Regulating pay is going to backfire, and they know it. How sneaky to eliminate industries by controlling pay that will mean less competent management and eventual elimination of the company by default. Just look at AIG and the revival of Hank Greenberg - he's going to leave AIG an empty shell and good luck to us taxpayers recovering our 184 billion investment by the time he's rebuilt the "new" AIG.
Until we get a business friendly atmosphere, a government not out to socialize America, and a congress that stops robbing us of trillions to cover up their mistakes, investments are going to decline, and decline severely. Mock us who are staying on the sidelines, but we'll get the last laugh before it's over. History is on our side.
the only problem with this idea is that he didn't go far enough, no banks should be allowed to give their employees a cash bonus, just stock options, and their salaries should also have to meet government approval, simply put, they have shown they can't be trusted, and therefore they need to be treated as an enemy of the state and controled, I've read the constitution many times, and never have I found that"OOPS" was a right, so stop pretending they have a right to make mistakes, they don't, the banking system is highly corrupt and needs cleaning, and I have to state, I like the chinese model for dealing with corruption, and every american should feel the same and demand the politicians follow their desire, and hold these theives totally accountable for every mistake they say they've made, and this situation wasn't a mistake, they set the world up for a fall and have been allowed to get away with it
BUT THE ONES WHO NEED A PAYCUT IS CONGRESS TILL THEY FIX THIS!!!GIVE THE PEOPLE (TAXPAYERS) THERE MONEY BACK $5,000. IN WITHHOLDING FOR ME ANYWAY AND WE THE PEOPLE WILL BRING THIS ECONOMY BACK!!!
IF YOUR COMPANY IS SO BIG YOUR FAILER IS BAD FOR THE ECONOMY , AND YOU ARE GOING UNDER YOU EXECUTIVES ARE TAKING TOO MUCH MONEY OUT, AND SOULD CUT THEIR OWN SALARIES , JUST HOW MANY CARS DO YOU NEED FOR YOUR PRIVATE USE ETC....IF YOUR COMPANY IS DOING GOOD THEN HAVE YOUR PLANES AND CARS WHEN YOUR ECONOMY IS NOT DOING GOOD DO NOT ASK TAXPAYER TO BAIL YOU OUT SO YOU CAN KEEP ALL YOU STUFF SELL SOME OF IT...
I don't see such a clear separation between politicians who made policy and the bank executives who lobbied them to make those policies (e.g. the "Mozillo's friends" Countrywide discount).
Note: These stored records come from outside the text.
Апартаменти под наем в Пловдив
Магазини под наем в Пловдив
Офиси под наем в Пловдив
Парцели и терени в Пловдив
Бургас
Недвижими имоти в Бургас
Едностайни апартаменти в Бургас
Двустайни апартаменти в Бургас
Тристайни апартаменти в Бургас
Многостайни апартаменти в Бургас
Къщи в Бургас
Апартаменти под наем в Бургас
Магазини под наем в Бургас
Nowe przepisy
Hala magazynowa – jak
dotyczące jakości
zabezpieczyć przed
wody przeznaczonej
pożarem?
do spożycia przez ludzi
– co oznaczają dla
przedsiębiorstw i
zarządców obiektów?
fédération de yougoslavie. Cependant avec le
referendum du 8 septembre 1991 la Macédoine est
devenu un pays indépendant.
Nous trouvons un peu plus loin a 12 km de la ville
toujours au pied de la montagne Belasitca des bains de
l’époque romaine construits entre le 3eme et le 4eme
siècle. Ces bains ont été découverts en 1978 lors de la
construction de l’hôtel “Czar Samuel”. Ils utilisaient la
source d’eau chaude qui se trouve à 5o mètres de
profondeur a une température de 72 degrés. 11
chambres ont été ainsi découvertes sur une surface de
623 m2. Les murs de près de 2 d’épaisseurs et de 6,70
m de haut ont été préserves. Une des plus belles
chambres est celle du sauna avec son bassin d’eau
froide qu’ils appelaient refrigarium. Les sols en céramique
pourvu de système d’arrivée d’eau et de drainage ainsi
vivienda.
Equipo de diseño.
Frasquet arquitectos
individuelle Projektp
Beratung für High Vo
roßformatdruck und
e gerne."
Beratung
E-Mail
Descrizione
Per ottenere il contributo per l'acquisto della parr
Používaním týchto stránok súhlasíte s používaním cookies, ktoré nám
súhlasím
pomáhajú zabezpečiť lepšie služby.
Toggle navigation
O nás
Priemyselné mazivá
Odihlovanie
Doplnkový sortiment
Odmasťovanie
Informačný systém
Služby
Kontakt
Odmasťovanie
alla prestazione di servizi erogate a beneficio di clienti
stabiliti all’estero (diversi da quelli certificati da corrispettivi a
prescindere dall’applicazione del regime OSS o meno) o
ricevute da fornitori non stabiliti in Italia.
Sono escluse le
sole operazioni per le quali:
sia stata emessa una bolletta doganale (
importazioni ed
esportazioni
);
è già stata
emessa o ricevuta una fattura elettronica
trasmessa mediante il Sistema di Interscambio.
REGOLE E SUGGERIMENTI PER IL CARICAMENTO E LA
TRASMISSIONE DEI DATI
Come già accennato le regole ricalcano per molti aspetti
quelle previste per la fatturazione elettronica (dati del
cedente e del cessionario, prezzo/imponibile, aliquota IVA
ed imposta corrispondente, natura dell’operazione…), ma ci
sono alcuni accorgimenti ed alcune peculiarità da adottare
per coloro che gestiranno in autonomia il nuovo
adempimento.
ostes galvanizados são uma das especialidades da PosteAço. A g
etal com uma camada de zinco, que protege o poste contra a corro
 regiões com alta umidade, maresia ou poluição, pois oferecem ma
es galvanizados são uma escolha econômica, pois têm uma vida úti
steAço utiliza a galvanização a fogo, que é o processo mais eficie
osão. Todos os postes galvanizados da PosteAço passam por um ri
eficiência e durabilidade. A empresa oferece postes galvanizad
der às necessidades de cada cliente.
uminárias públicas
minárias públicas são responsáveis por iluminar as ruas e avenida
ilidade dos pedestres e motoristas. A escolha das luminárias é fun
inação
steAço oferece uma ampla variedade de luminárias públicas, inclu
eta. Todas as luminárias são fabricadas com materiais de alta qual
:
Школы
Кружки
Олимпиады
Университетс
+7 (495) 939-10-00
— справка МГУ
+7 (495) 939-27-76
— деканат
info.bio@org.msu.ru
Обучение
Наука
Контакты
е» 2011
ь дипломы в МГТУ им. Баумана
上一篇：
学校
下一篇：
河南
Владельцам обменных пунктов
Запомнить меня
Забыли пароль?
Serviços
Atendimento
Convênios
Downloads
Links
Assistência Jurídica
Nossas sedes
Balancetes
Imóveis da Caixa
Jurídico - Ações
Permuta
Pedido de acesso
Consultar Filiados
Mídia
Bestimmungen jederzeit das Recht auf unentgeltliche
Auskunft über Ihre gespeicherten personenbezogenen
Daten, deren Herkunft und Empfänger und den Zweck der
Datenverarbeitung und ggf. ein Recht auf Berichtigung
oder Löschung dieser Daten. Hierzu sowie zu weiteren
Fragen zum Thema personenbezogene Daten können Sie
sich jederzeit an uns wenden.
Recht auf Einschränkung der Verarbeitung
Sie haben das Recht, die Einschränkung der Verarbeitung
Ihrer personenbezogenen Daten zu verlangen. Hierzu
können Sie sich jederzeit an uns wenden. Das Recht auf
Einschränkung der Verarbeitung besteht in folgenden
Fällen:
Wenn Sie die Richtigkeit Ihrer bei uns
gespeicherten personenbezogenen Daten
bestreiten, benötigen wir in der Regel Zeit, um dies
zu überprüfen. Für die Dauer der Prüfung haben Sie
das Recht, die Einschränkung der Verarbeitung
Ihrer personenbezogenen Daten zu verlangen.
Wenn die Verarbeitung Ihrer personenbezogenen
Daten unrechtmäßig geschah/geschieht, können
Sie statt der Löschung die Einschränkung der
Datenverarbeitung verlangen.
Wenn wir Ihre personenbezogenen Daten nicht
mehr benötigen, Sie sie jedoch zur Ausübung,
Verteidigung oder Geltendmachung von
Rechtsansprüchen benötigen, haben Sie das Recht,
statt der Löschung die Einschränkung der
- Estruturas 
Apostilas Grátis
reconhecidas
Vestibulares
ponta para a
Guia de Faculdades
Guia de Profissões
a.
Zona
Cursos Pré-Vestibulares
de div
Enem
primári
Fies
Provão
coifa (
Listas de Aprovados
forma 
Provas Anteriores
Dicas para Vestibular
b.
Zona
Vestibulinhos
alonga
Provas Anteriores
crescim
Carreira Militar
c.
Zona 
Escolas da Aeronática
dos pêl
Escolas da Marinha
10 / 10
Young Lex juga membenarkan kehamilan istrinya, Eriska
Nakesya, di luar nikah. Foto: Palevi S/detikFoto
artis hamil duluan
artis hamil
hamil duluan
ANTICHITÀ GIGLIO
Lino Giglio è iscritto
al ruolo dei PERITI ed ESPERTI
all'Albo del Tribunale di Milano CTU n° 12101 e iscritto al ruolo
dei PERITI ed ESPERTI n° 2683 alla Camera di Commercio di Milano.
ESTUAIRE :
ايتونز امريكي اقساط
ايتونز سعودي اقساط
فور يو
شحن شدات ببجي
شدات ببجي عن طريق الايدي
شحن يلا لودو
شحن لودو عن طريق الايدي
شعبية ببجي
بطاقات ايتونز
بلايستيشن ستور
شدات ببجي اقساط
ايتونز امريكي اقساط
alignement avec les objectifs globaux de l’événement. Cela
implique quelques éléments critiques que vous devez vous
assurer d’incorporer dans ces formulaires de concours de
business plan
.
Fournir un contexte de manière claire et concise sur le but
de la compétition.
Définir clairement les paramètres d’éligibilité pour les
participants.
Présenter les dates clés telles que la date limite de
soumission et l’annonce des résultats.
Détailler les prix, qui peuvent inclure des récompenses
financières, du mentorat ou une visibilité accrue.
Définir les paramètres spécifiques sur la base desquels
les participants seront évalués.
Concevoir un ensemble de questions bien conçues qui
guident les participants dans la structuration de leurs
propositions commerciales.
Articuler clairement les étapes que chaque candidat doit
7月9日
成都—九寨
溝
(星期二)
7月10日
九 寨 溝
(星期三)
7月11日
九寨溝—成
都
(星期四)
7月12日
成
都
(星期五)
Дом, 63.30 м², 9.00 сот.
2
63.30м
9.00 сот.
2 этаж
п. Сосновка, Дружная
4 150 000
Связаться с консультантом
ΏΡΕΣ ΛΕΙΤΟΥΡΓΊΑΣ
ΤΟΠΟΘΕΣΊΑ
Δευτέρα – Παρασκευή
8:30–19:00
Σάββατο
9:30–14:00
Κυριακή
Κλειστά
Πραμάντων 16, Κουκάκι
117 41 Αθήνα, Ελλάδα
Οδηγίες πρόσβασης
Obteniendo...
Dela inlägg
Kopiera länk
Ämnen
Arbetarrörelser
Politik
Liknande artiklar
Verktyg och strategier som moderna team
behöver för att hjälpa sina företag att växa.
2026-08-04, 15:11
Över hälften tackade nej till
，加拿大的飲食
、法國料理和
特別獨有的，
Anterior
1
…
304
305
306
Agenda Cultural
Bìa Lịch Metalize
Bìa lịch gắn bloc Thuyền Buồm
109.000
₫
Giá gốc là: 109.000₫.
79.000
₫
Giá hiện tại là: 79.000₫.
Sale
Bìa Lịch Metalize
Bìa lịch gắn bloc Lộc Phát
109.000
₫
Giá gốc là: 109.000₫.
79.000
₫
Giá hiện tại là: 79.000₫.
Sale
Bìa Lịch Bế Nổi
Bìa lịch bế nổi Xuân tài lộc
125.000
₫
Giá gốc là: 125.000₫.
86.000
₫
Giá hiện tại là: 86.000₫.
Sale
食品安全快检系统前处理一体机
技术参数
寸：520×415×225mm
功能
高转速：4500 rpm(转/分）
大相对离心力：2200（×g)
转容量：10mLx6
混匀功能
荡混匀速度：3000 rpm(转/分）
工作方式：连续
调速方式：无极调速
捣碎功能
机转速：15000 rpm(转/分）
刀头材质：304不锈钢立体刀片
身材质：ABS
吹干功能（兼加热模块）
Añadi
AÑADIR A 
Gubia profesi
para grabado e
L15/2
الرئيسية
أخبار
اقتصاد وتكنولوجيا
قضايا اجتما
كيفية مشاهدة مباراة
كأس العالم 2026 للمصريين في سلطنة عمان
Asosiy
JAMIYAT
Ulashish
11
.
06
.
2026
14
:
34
Both groups are eager to revise history and whitewash their respective responsibility.
I agree that taking away financial incentive to work isn't likely to produce much. I calculated that I would have made more money over the last 12 months by collecting unemployment benefits (which have now been extended to infinity and beyond) instead of working for greatly-reduced pay. Bank executives realizing that people who work much easier, lower-presssure jobs are making more money than them because of some political stunt will no doubt feel at least half as demoralized as I do.
Words cannot express how depressing it is to realize that the goverment is giving people unlimited paid vacations that I missed out on because I chose to work for less. I hate my job and am desperately in need of my first time off in many years, but I won't get it because that goverment boon went to people who choose not to do whatever it takes to get a job. Keep on rewarding the weak and lazy while punishing the hard-working and see how long our nation survives.
"The irony is that bank executives weren't the primary cause of the crisis, the very politicians and Federal Reserve who are now on their moral high horse were." So true! Excellent post Dr. Horwitz.